══ RECORDS TO PROCESS

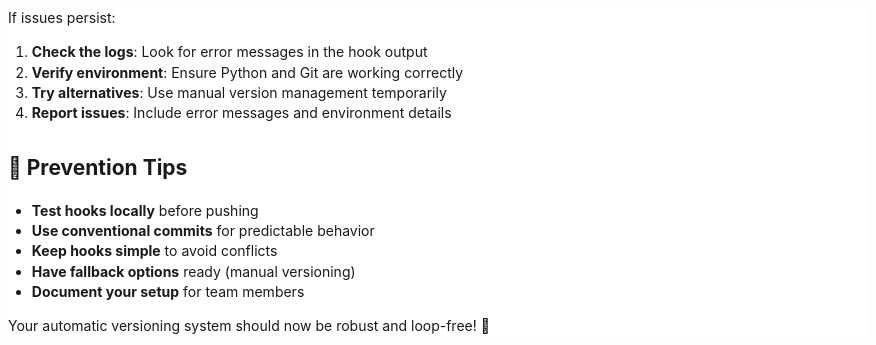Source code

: If issues persist:

1. **Check the logs**: Look for error messages in the hook output
2. **Verify environment**: Ensure Python and Git are working correctly
3. **Try alternatives**: Use manual version management temporarily
4. **Report issues**: Include error messages and environment details

## 🎯 **Prevention Tips**

- **Test hooks locally** before pushing
- **Use conventional commits** for predictable behavior
- **Keep hooks simple** to avoid conflicts
- **Have fallback options** ready (manual versioning)
- **Document your setup** for team members

Your automatic versioning system should now be robust and loop-free! 🚀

════

ASSIGNED TASK -
Copy every line from the entries that contains the word "messages".

ANSWER SECTION -
1. **Check the logs**: Look for error messages in the hook output
4. **Report issues**: Include error messages and environment details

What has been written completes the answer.